As a native Catalan (ISO-8859-1 charset) speaker I often hit this problem and currently I've hit an issue running GoogleCL:
$ google picasa post --title "ç" --src "x.jpg" Just implemented options.src and options.out, which CANNOT take globbed expressions or multiple strings! Bear with me.
(That is what you get for being so bleeding edge.)
Traceback (most recent call last):
File "/usr/bin/google", line 818, in <module>
main()
File "/usr/bin/google", line 804, in main
run_once(options, args)
File "/usr/bin/google", line 586, in run_once
task.run(client, options, args)
File "/usr/bin/googlecl/picasa/service.py", line 384, in _run_post
user=options.owner or options.user)
File "/usr/bin/googlecl/picasa/service.py", line 233, in insert_media_list
LOG.info('Loading file ' + path + ' to album ' + album.title.text)

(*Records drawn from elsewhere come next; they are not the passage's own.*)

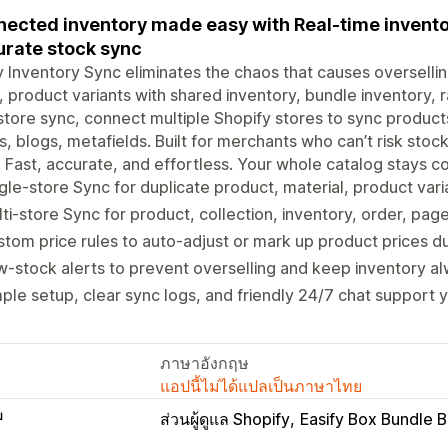
ected inventory made easy with Real-time inventor
rate stock sync
y Inventory Sync eliminates the chaos that causes oversellin
 product variants with shared inventory, bundle inventory, r
store sync, connect multiple Shopify stores to sync products
, blogs, metafields. Built for merchants who can’t risk stock
 Fast, accurate, and effortless. Your whole catalog stays c
gle-store Sync for duplicate product, material, product vari
ti-store Sync for product, collection, inventory, order, pag
tom price rules to auto-adjust or mark up product prices d
-stock alerts to prevent overselling and keep inventory a
ple setup, clear sync logs, and friendly 24/7 chat support 
ภาษาอังกฤษ
แอปนี้ไม่ได้แปลเป็นภาษาไทย
บ
ส่วนผู้ดูแล Shopify
Easify Box Bundle 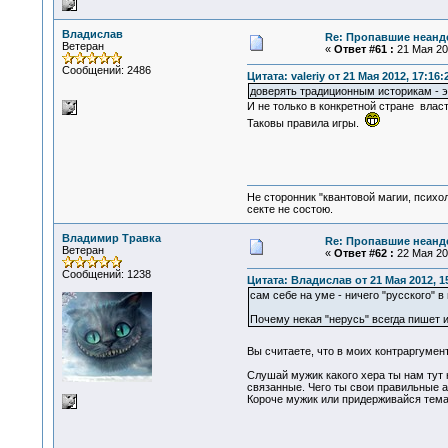
Владислав
Re: Пропавшие неанд
Ветеран
«
Ответ #61 :
21 Мая 201
Сообщений: 2486
Цитата: valeriy от 21 Мая 2012, 17:16:
доверять традиционным историкам - э
И не только в конкретной стране влас
Таковы правила игры.
Не сторонник "квантовой магии, психо
секте не состою.
Владимир Травка
Re: Пропавшие неанд
Ветеран
«
Ответ #62 :
22 Мая 201
Сообщений: 1238
Цитата: Владислав от 21 Мая 2012, 1
сам себе на уме - ничего "русского" в 
Почему некая "нерусь" всегда пишет 
Вы считаете, что в моих контраргумен
Слушай мужик какого хера ты нам тут 
связанные. Чего ты свои правильные 
Короче мужик или придерживайся тема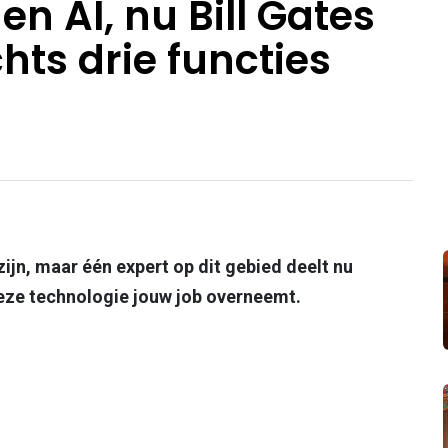
n AI, nu Bill Gates
hts drie functies
 zijn, maar één expert op dit gebied deelt nu
eze technologie jouw job overneemt.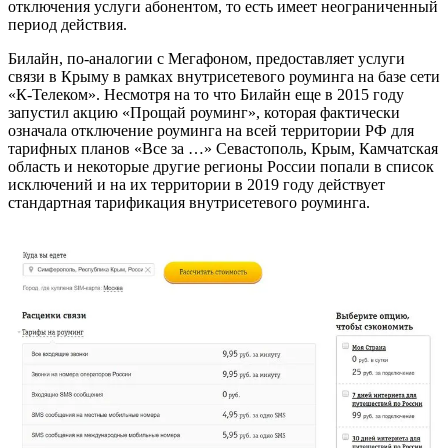
отключения услуги абонентом, то есть имеет неограниченный
период действия.
Билайн, по-аналогии с Мегафоном, предоставляет услуги
связи в Крыму в рамках внутрисетевого роуминга на базе сети
«К-Телеком». Несмотря на то что Билайн еще в 2015 году
запустил акцию «Прощай роуминг», которая фактически
означала отключение роуминга на всей территории РФ для
тарифных планов «Все за …» Севастополь, Крым, Камчатская
область и некоторые другие регионы России попали в список
исключений и на их территории в 2019 году действует
стандартная тарификация внутрисетевого роуминга.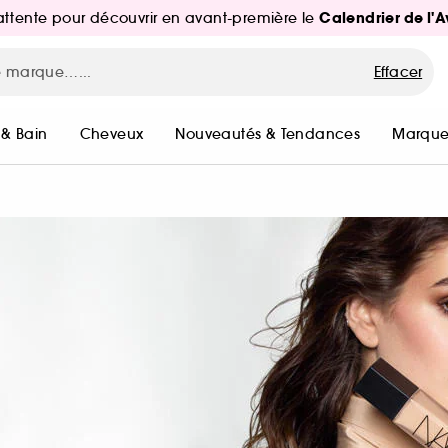
Calendrier de l'
d'attente pour découvrir en avant-première le
Effacer
 & Bain
Cheveux
Nouveautés & Tendances
Marque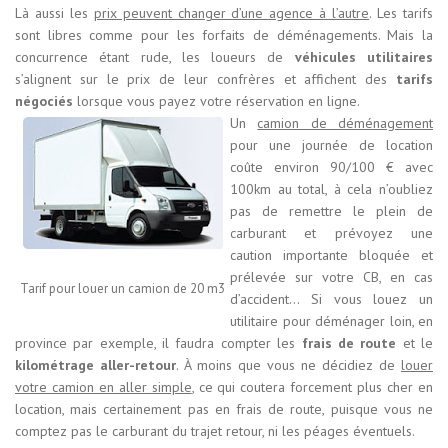
Là aussi les
prix peuvent changer d’une agence à l’autre
. Les tarifs
sont libres comme pour les forfaits de déménagements. Mais la
concurrence étant rude, les loueurs de
véhicules utilitaires
s’alignent sur le prix de leur confrères et affichent des
tarifs
négociés
lorsque vous payez votre réservation en ligne.
Un
camion de
déménagement
pour une journée de location
coûte environ 90/100 € avec
100km au total, à cela n’oubliez
pas de remettre le plein de
carburant et prévoyez une
caution importante bloquée et
prélevée sur votre CB, en cas
Tarif pour louer un camion de 20 m3
d’accident… Si vous louez un
utilitaire pour déménager loin, en
province par exemple, il faudra compter les
frais de route
et le
kilométrage aller-retour
. À moins que vous ne décidiez de
louer
votre camion en aller simple
, ce qui coutera forcement plus cher en
location, mais certainement pas en frais de route, puisque vous ne
comptez pas le carburant du trajet retour, ni les péages éventuels.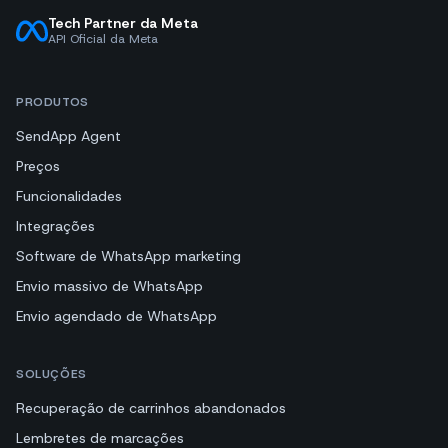
Tech Partner da Meta
API Oficial da Meta
PRODUTOS
SendApp Agent
Preços
Funcionalidades
Integrações
Software de WhatsApp marketing
Envio massivo de WhatsApp
Envio agendado de WhatsApp
SOLUÇÕES
Recuperação de carrinhos abandonados
Lembretes de marcações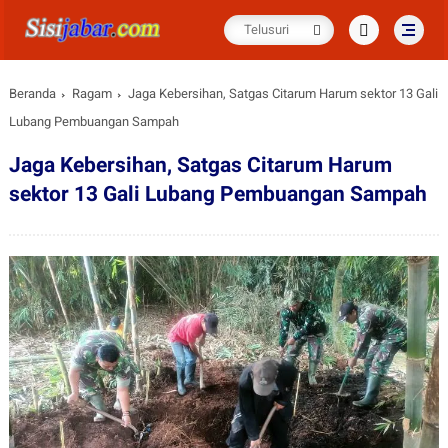
Beranda
Ragam
Jaga Kebersihan, Satgas Citarum Harum sektor 13 Gali
Lubang Pembuangan Sampah
Jaga Kebersihan, Satgas Citarum Harum
sektor 13 Gali Lubang Pembuangan Sampah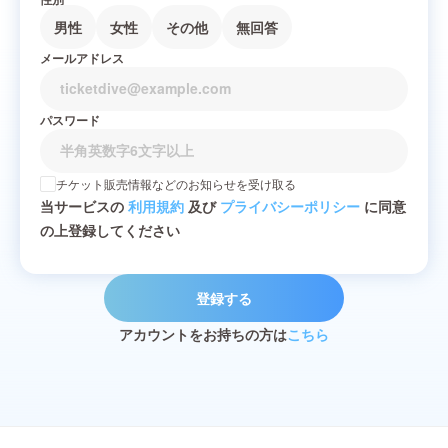
男性
女性
その他
無回答
メールアドレス
パスワード
チケット販売情報などのお知らせを受け取る
当サービスの
利用規約
及び
プライバシーポリシー
に同意
の上登録してください
登録する
アカウントをお持ちの方は
こちら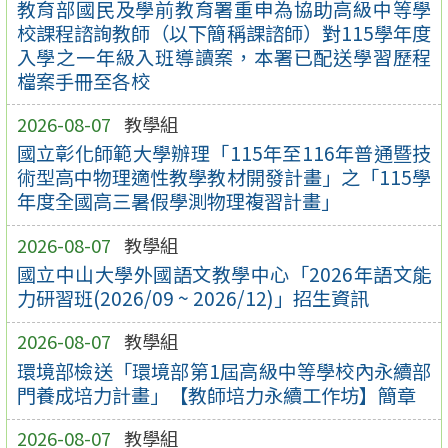
教育部國民及學前教育署重申為協助高級中等學
校課程諮詢教師（以下簡稱課諮師）對115學年度
入學之一年級入班導讀案，本署已配送學習歷程
檔案手冊至各校
2026-08-07
教學組
國立彰化師範大學辦理「115年至116年普通暨技
術型高中物理適性教學教材開發計畫」之「115學
年度全國高三暑假學測物理複習計畫」
2026-08-07
教學組
國立中山大學外國語文教學中心「2026年語文能
力研習班(2026/09 ~ 2026/12)」招生資訊
2026-08-07
教學組
環境部檢送「環境部第1屆高級中等學校內永續部
門養成培力計畫」【教師培力永續工作坊】簡章
2026-08-07
教學組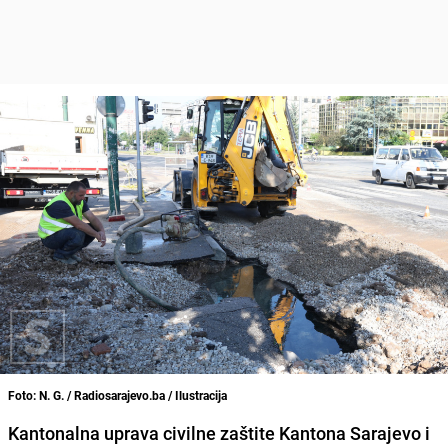
Foto: N. G. / Radiosarajevo.ba / Ilustracija
Kantonalna uprava civilne zaštite Kantona Sarajevo i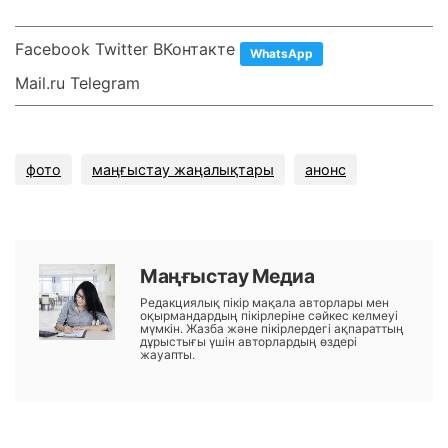
Facebook Twitter ВКонтакте
WhatsApp
Mail.ru Telegram
фото
маңғыстау жаңалықтары
анонс
Маңғыстау Медиа
Редакциялық пікір мақала авторлары мен
оқырмандардың пікірлеріне сәйкес келмеуі
мүмкін. Жазба және пікірлердегі ақпараттың
дұрыстығы үшін авторлардың өздері
жауапты.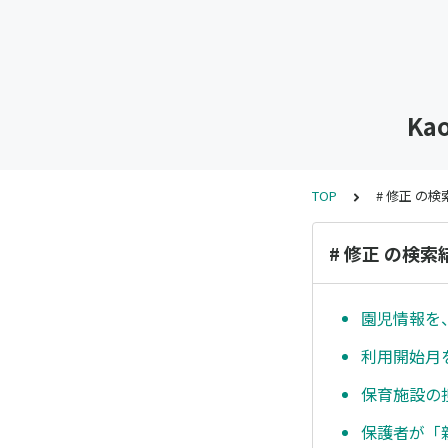
K
TOP
# 修正 の
# 修正 の検索
園児情報を
利用開始月
保育施設の
保護者が「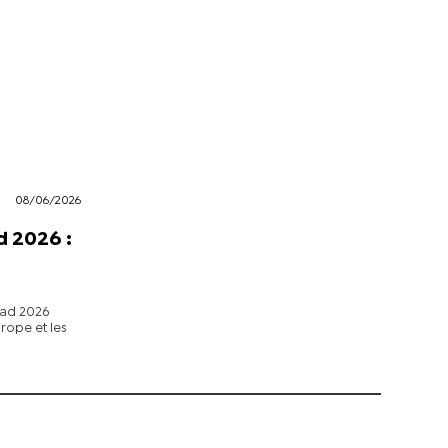
08/06/2026
 2026 :
oad 2026
rope et les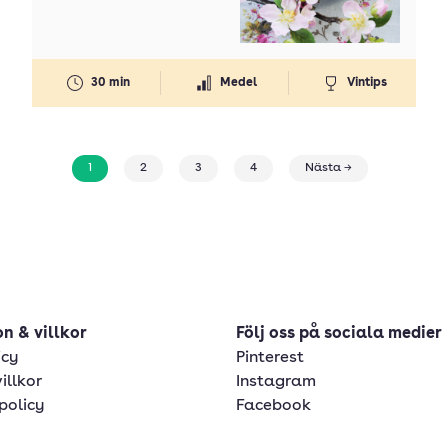
Betyg: 4.03 av 5
30 min
Medel
Vintips
1
2
3
4
Nästa →
n & villkor
Följ oss på sociala medier
icy
Pinterest
illkor
Instagram
policy
Facebook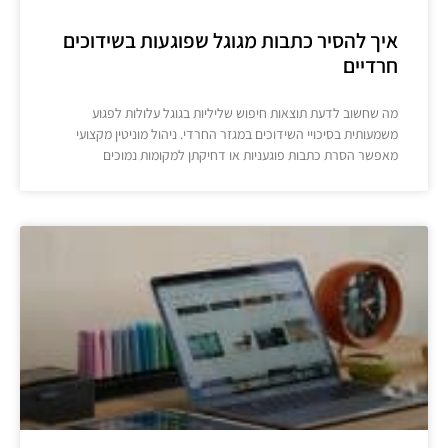
איך להסיר כתבות מגוגל שפוגעות בשידוכים
חרדיים
מה שחשוב לדעת תוצאות חיפוש שליליות בגוגל עלולות לפגוע
משמעותית בסיכויי השידוכים במגזר החרדי. ניהול מוניטין מקצועי
מאפשר הסרת כתבות פוגעניות או דחיקתן למקומות נמוכים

UnicodeDecodeError: 'ascii' codec can't decode byte 0xc3 in position 0: ordinal not in range(128)
About your options, I think that the "offensive" characters have to be shown, and a warning is not needed because is not an error/problem. I suppose you are a native English speaker. As an example to understand what means for an extended character user, image an application displaying "?" instead of a "k", for instance.
I think all the strings in a Python application have to be unicode because it covers the wider character representation. Also for compatibility, in Python 3.x all the text will be
unicode (http://docs.python.org/release/3.0.1/whatsnew/3.0.html#text-vs-data-instead-of-unicode-vs-8-bit).
If some users cannot show correctly some characters may be is because they have some charset misconfiguration.